So there. I mentioned both Paris Hilton and the iPhone in the first sentences. Let the search engine spiders go ballistic.
Actually I am not done. At OMMA Mobile last Friday in New York we did have to ask the iPhone question of multiple panelists. The consensus was that the new toy, whatever its ultimate fate, is good for mobile if only because it draws attention to the data platform generally and pressures everyone else in the industry to up their game.
I agree that whatever I may think about the choice of network and the touch screen interface, Apple will be a game changer for the industry as a whole. Today, for instance, I tried out two AT&T stores and asked about the iPhone. After watching a store manager close out a register two inches from my face and then walk away from me, the other AT&T-ers gave me barely audible grunts, head shakes and "go to the Apple store" when I asked whether they had any iPhones in stock. A poor couple ahead of me was having the hardest time simply understanding the salesperson's (and I use that term salesperson loosely) explanation of the calling plans. I was tempted to step in to help them understand the staffer.
When I went to the Apple store itself there was a long line being managed politely by staff. I couldn't tell if they were the Apple "geniuses" per se, but they seemed smart enough to me, although we have established already that I am an idiot, so what do I know? The Apple "smart-enoughs" told me the 4GB models were available and gave me tips on being there when the 8GB models arrived. I hung out and listened to sales conversations about the new unit. I don't even have an iPhone yet and already the in-store experience at Apple is immeasurably better than any I have observed over the years in carrier stores. I have been to multiple carrier stores and deliberately tested the sales experience over the last several years. Honestly, I don't understand how any tier 1 carrier takes market share away from tin cans with string, let along one another.
But I digress.
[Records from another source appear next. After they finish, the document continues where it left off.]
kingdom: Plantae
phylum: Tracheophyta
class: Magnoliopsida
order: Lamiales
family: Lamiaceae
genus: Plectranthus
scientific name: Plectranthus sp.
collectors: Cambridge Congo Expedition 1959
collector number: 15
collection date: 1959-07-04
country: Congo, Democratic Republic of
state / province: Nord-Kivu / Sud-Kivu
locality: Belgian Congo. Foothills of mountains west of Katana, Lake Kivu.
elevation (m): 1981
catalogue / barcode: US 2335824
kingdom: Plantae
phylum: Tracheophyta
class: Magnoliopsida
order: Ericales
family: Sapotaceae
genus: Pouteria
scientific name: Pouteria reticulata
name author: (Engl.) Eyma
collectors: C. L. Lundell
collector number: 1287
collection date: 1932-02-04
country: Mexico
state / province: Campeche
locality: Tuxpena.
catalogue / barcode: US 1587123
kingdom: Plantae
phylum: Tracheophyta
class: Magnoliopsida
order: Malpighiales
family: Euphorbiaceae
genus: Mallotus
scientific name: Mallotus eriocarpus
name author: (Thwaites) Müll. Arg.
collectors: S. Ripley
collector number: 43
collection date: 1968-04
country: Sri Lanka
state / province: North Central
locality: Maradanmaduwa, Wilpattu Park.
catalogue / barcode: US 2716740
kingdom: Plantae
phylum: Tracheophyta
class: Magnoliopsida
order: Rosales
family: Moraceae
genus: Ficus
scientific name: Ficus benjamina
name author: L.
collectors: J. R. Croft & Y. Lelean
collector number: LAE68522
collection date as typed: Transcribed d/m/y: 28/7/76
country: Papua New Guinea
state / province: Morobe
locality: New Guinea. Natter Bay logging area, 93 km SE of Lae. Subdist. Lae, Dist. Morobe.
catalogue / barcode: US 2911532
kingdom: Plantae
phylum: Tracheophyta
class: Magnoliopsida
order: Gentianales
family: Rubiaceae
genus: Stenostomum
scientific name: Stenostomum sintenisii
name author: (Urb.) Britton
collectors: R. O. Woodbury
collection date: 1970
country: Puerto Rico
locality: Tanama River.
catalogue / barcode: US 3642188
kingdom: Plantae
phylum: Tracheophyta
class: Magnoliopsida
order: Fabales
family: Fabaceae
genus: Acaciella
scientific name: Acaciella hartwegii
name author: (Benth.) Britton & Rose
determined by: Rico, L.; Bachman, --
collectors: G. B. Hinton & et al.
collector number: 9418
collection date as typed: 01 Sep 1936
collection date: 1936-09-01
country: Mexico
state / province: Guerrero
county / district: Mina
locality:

What I needed to do in this column is catch up on unanswered calls and courtesies.
Commenting on my recent piece on the Sony PSP, Sandra Collins from InfoTrends answered my claim that multi-function devices do not do well in the market traditionally. She aptly noted a very important exception: the all-in-on office printer/copier/fax/scanner. Right you are, Sandra. In that case, multi-functionality did make sense because separate units replicated the basic technology and buying and changing toner cartridges in multiple machines is as appealing as, well getting AT&T to explain their rate plans in-store.
I also agree with Robert Seidman's comment that the real "big, big deal" for Apple is that seamless portability of media across PC, TV, iPod and phone. I made a similar observation after firing up the AppleTV months ago. Apple, Microsoft and Sony all see where this is headed -- the ability for users to access all their media from multiple points. Arguably, each one of these companies has dropped stitches in the seamless fabric it hopes to weave.
By way of courtesy calls, I wanted to shout out props and thanks to the many panelists and even more attendees at OMMA Mobile last week.
Robert DeSena, managing director-North America, of iO Global, didn't tell us much about his company's upcoming entry into the U.S. market in his keynote, but his "manifesto" for mobile was a sagacious warning that it is incumbent for marketers to put the "relationship" back into the mix on mobile -- because the stakes are much higher with consumers on the most personal platform. Richard Williams, executive director of digital media operations, Verizon Wireless, was more forthcoming about Big V's mobile ad options and embrace of the ad model.
The mobile ad network shootout was a challenge for our seven "shooters" who had to take aim and fire their best ammo within 60 seconds. They were all great sports and represented their companies very well.
I had a real soft spot for the teen panel that Alloy Marketing organized for us. This panel underscored the incredible power of SMS for the teen crowd. They seem to like the brevity and the control it gives them over the conversation. They don't have to be polite or suffer endless gabbing. I think their universal love of new and different ringtones ensures that this is a market that will not fade away. I also got the impression from them that they don't like paying for content much, which gives marketers an opening to underwrite their consumption. At the same time it seemed to me that they were finding and using off-portal content sources a lot. My guess is that whatever patterns have already been established by the carriers for content marketing and selling are going to be upended as these guys come into the adult market.
I programmed this teen panel out of a growing sense that there was a real disconnect between adult marketers and mobile content providers and the young adult mobilista who is using the technology in ways we old farts can't quite imagine or track. I think the teen panel demonstrated some of this, but the point was driven home earlier in the day by an offstage conversation I had with one of the speakers. He recounted to me how his son never seemed to return his calls. He knows his son had the cell phone on him at all times, but he never got a call back. His wife finally clued him in and suggested he try an SMS. For the first time, his son replied -- and he did so in minutes.
I tried this with my own daughter to check in while she is out on dates and discovered very quickly that these kids can type DAD!!! STOP!!! very quickly. But my girl is safe and sound and all is right with the world. And I am still an idiot.